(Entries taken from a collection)

******************************

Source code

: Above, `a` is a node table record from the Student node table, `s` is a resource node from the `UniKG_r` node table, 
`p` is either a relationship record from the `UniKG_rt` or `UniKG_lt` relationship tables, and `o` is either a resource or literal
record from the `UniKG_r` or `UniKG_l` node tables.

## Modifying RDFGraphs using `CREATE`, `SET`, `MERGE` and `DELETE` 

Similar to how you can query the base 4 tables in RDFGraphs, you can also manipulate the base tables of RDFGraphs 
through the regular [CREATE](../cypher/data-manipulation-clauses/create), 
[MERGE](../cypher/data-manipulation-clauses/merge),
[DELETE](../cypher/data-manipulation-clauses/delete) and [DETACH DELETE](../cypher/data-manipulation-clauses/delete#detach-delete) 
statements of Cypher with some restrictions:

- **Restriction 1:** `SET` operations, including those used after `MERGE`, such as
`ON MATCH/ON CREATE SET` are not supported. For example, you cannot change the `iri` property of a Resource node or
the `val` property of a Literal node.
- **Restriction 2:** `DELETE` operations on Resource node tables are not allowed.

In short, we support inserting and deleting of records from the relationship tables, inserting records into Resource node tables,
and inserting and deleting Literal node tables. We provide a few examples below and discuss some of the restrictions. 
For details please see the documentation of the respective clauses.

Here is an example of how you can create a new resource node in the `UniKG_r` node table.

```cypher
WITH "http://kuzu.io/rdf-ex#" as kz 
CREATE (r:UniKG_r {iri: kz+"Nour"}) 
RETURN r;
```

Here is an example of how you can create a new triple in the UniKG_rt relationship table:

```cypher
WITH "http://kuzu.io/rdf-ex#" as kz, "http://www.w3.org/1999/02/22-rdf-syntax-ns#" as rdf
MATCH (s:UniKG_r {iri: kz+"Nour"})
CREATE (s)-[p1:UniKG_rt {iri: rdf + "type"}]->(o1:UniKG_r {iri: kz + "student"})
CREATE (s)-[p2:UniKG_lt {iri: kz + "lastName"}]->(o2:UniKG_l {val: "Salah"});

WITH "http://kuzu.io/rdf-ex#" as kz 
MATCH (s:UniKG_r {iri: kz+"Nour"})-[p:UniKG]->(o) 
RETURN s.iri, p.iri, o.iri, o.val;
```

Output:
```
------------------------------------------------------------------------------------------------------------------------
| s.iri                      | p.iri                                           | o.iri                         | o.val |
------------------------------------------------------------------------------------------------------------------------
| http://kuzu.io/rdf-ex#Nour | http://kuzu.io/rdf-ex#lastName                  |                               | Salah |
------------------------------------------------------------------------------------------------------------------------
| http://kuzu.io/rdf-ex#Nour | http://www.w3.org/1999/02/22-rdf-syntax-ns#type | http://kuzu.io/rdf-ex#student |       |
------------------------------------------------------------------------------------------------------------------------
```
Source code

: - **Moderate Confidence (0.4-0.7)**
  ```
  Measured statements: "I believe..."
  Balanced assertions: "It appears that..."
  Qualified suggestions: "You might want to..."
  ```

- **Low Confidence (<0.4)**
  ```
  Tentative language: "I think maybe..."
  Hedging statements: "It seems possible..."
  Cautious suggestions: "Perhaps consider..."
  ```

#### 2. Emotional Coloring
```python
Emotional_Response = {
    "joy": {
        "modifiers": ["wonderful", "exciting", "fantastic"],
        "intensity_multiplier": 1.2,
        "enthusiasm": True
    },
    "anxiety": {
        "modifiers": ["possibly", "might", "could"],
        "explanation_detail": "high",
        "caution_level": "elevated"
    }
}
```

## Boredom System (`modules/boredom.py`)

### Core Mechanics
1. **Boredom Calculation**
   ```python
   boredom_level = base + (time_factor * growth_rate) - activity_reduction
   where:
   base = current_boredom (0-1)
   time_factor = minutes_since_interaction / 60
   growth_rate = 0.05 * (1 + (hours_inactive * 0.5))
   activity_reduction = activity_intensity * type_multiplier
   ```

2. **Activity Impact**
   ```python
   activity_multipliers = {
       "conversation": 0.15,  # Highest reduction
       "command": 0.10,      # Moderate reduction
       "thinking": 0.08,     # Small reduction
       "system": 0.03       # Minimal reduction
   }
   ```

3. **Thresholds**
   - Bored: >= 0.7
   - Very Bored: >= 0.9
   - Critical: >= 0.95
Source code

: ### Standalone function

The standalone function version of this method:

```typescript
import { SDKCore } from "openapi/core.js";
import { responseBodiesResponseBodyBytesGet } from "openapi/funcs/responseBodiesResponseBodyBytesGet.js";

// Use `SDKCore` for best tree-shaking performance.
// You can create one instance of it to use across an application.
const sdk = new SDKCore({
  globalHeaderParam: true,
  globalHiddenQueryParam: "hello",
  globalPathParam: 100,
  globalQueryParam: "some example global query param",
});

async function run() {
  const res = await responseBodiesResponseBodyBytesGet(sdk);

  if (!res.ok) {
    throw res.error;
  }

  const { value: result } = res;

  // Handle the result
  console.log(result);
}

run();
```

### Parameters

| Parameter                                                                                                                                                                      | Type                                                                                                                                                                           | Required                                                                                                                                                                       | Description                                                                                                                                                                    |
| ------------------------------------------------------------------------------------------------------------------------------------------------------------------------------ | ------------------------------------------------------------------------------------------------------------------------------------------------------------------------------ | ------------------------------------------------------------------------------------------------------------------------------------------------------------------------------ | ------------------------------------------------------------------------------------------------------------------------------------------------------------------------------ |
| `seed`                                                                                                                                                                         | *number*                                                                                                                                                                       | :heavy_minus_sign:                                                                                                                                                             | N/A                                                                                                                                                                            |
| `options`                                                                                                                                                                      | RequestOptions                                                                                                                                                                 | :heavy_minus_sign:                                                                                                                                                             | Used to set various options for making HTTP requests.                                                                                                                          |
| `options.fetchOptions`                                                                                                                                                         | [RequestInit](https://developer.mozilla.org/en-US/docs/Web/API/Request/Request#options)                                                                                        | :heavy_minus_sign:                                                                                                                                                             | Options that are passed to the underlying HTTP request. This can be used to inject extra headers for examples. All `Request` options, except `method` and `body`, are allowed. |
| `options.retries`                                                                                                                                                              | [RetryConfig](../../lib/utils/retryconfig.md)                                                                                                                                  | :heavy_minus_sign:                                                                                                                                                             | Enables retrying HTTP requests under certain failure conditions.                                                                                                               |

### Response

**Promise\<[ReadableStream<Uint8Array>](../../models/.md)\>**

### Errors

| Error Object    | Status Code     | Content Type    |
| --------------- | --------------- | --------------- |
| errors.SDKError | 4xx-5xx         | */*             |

******************************

[YOUR TASK]: Nothing should appear in the answer except the lines above from the line with "- **Restriction 2:**" through the line with "and inserting and", both included, written out exactly.

[SOLUTION]:
- **Restriction 2:** `DELETE` operations on Resource node tables are not allowed.

In short, we support inserting and deleting of records from the relationship tables, inserting records into Resource node tables,
and inserting and deleting Literal node tables. We provide a few examples below and discuss some of the restrictions. 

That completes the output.